Wanneer men bepaalde artikelen over deze ontwikkeling, die ook bij ons worden geschreven, te lezen krijgt, ontkomt men vaak niet aan de indruk dat er voor de voorvechters van de democratie niets anders meer opzit dan zo snel mogelijk voor de eer te bedanken, af te treden en de hele zaak over te dragen aan een grote sterke man, die deze volkomen uit de hand gelopen ambtelijke schimmel nog weet te temmen.

Dat is echter niet datgene wat van ons wordt verlangd. Anderzijds laat de angstaanjagende ontwikkeling, die ik in het kort heb geschetst – het steeds gecompliceerder worden van de staat, de macht van het bestuur – zich geenszins verloochenen. Wat moeten we dan doen?

Een vertekend beeld van de democratie

Hier zou ik willen zeggen: ten eerste moeten we nu eens heel nuchter nadenken over wat we eigenlijk van een democratie mogen en moeten verlangen, om helder en bewust te komen tot ons ideaalbeeld, zodat we geen aanhangers worden van een utopie die er nooit geweest is en die er nooit zal zijn, en die we alleen met behulp van fictie in een virtuele werkelijkheid kunnen omzetten.

Zo bezien ligt het gevaar vooral bij de denkbeelden die ik U geprobeerd heb uit te leggen: dat van de absolute heerschappij van het volk over het staatsapparaat – die dan bezwijkt onder de realiteit van het overgrote gewicht van dit apparaat, dat zich niet zo makkelijk laat beheersen – of anderzijds de romantische voorstelling van zelfbestuur van het volk, die de noodzaak van een gespecialiseerd bestuur dat ook zijn eigen woordje moet spreken probeert te negeren en daarmee eindigt in fictieve voorstellingen.

Een voorbeeld van deze fictieve voorstellingen, waarmee een vertekend beeld van de democratie tot realiteit wordt vervalst, biedt ons de theorie van sommige landen in het oosten, zoals de DDR. Hier hebben we niet alleen met een democratie van doen, maar zelfs met een volksdemocratie, hetgeen zo uitgelegd wordt, dat deze democratie niet bestaat uit louter lege procedures, maar in plaats daarvan ook de ware belangen van het volk behartigt.

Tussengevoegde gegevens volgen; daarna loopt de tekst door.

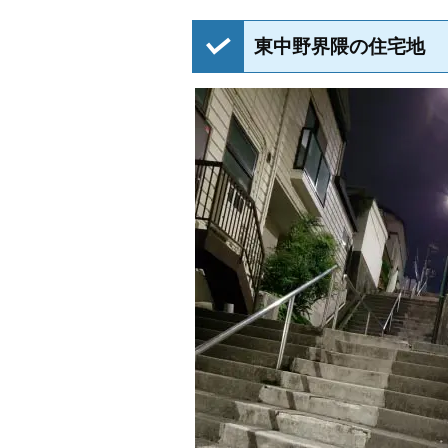
東中野界隈の住宅地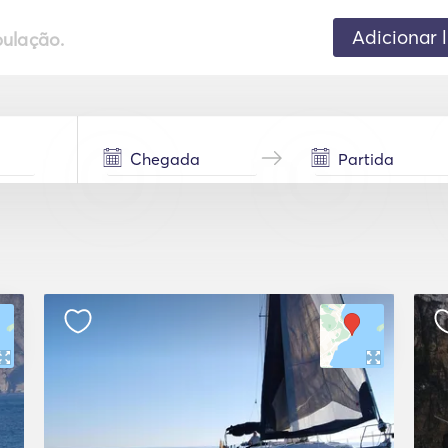
Adicionar 
pulação.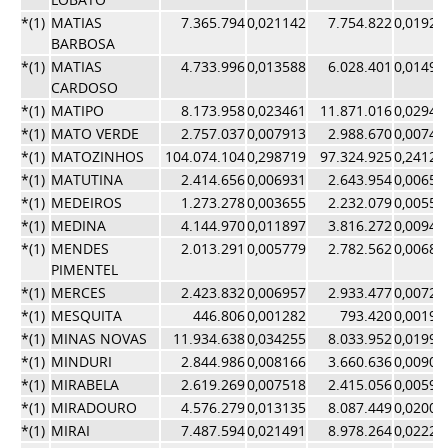
*(1)
MATIAS
7.365.794
0,021142
7.754.822
0,01922
BARBOSA
*(1)
MATIAS
4.733.996
0,013588
6.028.401
0,01494
CARDOSO
*(1)
MATIPO
8.173.958
0,023461
11.871.016
0,02942
*(1)
MATO VERDE
2.757.037
0,007913
2.988.670
0,00740
*(1)
MATOZINHOS
104.074.104
0,298719
97.324.925
0,24126
*(1)
MATUTINA
2.414.656
0,006931
2.643.954
0,00655
*(1)
MEDEIROS
1.273.278
0,003655
2.232.079
0,00553
*(1)
MEDINA
4.144.970
0,011897
3.816.272
0,00946
*(1)
MENDES
2.013.291
0,005779
2.782.562
0,00689
PIMENTEL
*(1)
MERCES
2.423.832
0,006957
2.933.477
0,00727
*(1)
MESQUITA
446.806
0,001282
793.420
0,00196
*(1)
MINAS NOVAS
11.934.638
0,034255
8.033.952
0,01991
*(1)
MINDURI
2.844.986
0,008166
3.660.636
0,00907
*(1)
MIRABELA
2.619.269
0,007518
2.415.056
0,00598
*(1)
MIRADOURO
4.576.279
0,013135
8.087.449
0,02004
*(1)
MIRAI
7.487.594
0,021491
8.978.264
0,02225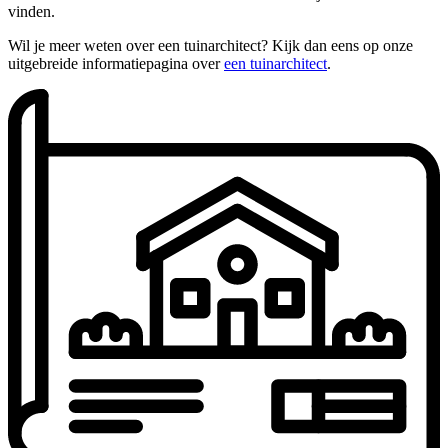
vinden.
Wil je meer weten over een tuinarchitect? Kijk dan eens op onze
uitgebreide informatiepagina over
een tuinarchitect
.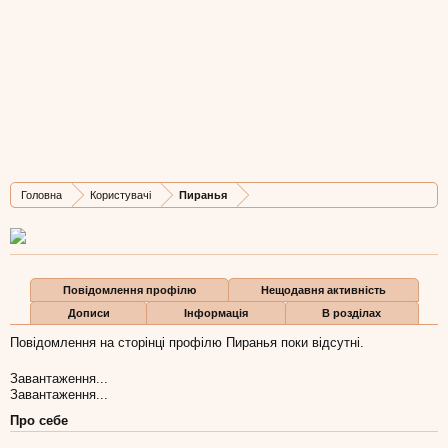
Пиранья
Well-Known Member
, 54,
з
Львівський клуб активного відпочинку
Остання активність Пиранья:
4 сер 2011
Дописів
Карма
Бали
Головна
Користувачі
Пиранья
75
50
0
Повідомлення профілю
Нещодавня активність
Дописи
Інформація
В розділах
Повідомлення на сторінці профілю Пиранья поки відсутні.
Завантаження...
Завантаження...
Про себе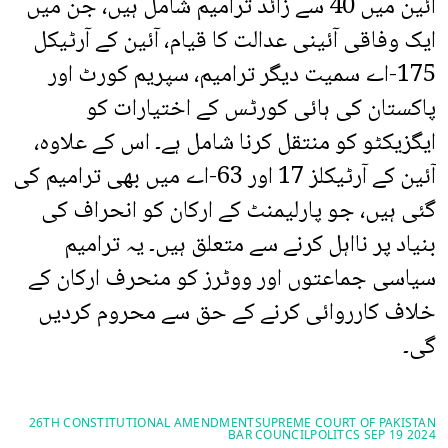
آئین میں 40 سے زائد ترامیم شامل ہیں، جن میں
ایک وفاقی آئینی عدالت کا قیام، آئین کے آرٹیکل
175-اے سمیت دیگر ترامیم، سپریم کورٹ اور
پاکستان کی ہائی کورٹس کے اختیارات کو
ایگزیکٹو کو منتقل کرنا شامل ہے۔ اس کے علاوہ،
آئین کے آرٹیکلز 17 اور 63-اے میں بھی ترامیم کی
گئی ہیں، جو پارلیمنٹ کے ارکان کو انحراف کی
بنیاد پر نااہل کرنے سے متعلق ہیں۔ یہ ترامیم
سیاسی جماعتوں اور ووٹرز کو منحرف ارکان کے
خلاف کارروائی کرنے کے حق سے محروم کردیں
گی۔
26TH CONSTITUTIONAL AMENDMENT
SUPREME COURT OF PAKISTAN
BAR COUNCIL
POLITCS SEP 19 2024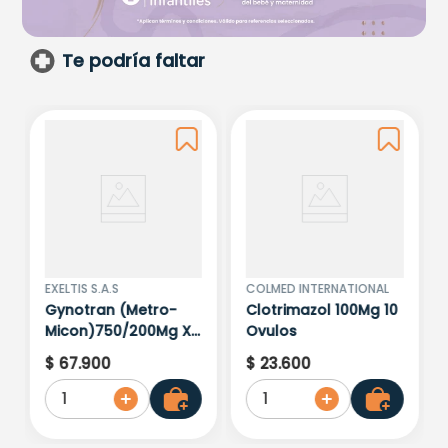
Te podría faltar
EXELTIS S.A.S
COLMED INTERNATIONAL
Gynotran (Metro-
Clotrimazol 100Mg 10
Micon)750/200Mg X
Ovulos
7 Ovulos
$
67
.
900
$
23
.
600
1
1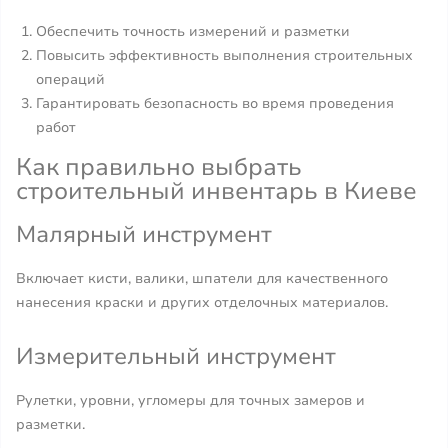
Обеспечить точность измерений и разметки
Повысить эффективность выполнения строительных
операций
Гарантировать безопасность во время проведения
работ
Как правильно выбрать
строительный инвентарь в Киеве
Малярный инструмент
Включает кисти, валики, шпатели для качественного
нанесения краски и других отделочных материалов.
Измерительный инструмент
Рулетки, уровни, угломеры для точных замеров и
разметки.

Hierop wil ik niet verder ingaan. Voor ons kader is het interessant hoe ondanks het machtige bestuurlijke apparaat, dat een staat die wordt gestuurd met een centrale planeconomie nog meer nodig heeft als wij, de democratie als volksheerschappij wordt gerechtvaardigd. Men zegt: de overwegende meerderheid van het volk is de klasse van arbeiders en werkenden. Wat hun ware belangen zijn, staat volgens de marxistisch-leninistische doctrine vast. Deze doctrine wordt echter vertolkt door de Partij en binnen die Partij door de partijleiding. Wanneer deze dus regeert, is dat een ware democratie. U ziet: een hoogst overtuigende wiskundige bewijsvoering – als de vergelijkingen tenminste zouden kloppen.

Gecompliceerde democratie

We keren terug naar ons onderwerp. Zoals gezegd, willen we niet komen tot de heerschappij van een volk dat als een eenheid wordt voorgesteld. Eerder neigen we ertoe dat er een regering nodig is die niet identiek is met het volk, en ook een bestuurlijk apparaat wiens expertise de democratie tot nut moet zijn, wil ze de huidige problemen het hoofd kunnen bieden. Deze op meer bescheiden leest geschoeide benadering van onze ideale democratie bestaat er slechts uit dat regering en bestuur hun gekwalificeerde opgave ten opzichte van hun medeburgers op een verantwoorde wijze uitvoeren, onder het oog van de openbaarheid en met een door procedures beveiligde controle, waarbij uiteindelijk iedereen is betrokken. En dan ook zo dat de vrije competitie van ideeën tenminste als mogelijkheid behouden blijft, terwijl we tegelijkertijd, in tegenstelling tot de Oostbloklanden, accepteren dat we de hoogste wijsheid niet in pacht hebben.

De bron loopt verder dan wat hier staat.